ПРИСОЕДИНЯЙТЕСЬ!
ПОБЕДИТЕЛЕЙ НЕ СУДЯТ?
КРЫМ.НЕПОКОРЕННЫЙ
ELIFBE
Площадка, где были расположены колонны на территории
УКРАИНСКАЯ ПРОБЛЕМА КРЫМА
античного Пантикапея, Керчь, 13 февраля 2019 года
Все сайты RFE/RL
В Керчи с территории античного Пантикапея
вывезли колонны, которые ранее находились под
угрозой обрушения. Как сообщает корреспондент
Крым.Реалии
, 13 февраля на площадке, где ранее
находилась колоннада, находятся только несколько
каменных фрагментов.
··········
WHAT YOU NEED TO DO: Quote the rows word for word, starting at the very first line and ending with the line that contains "В Керчи с территории античного Пантикапея", including that line.

RESPONSE:
ПРИСОЕДИНЯЙТЕСЬ!
ПОБЕДИТЕЛЕЙ НЕ СУДЯТ?
КРЫМ.НЕПОКОРЕННЫЙ
ELIFBE
Площадка, где были расположены колонны на территории
УКРАИНСКАЯ ПРОБЛЕМА КРЫМА
античного Пантикапея, Керчь, 13 февраля 2019 года
Все сайты RFE/RL
В Керчи с территории античного Пантикапея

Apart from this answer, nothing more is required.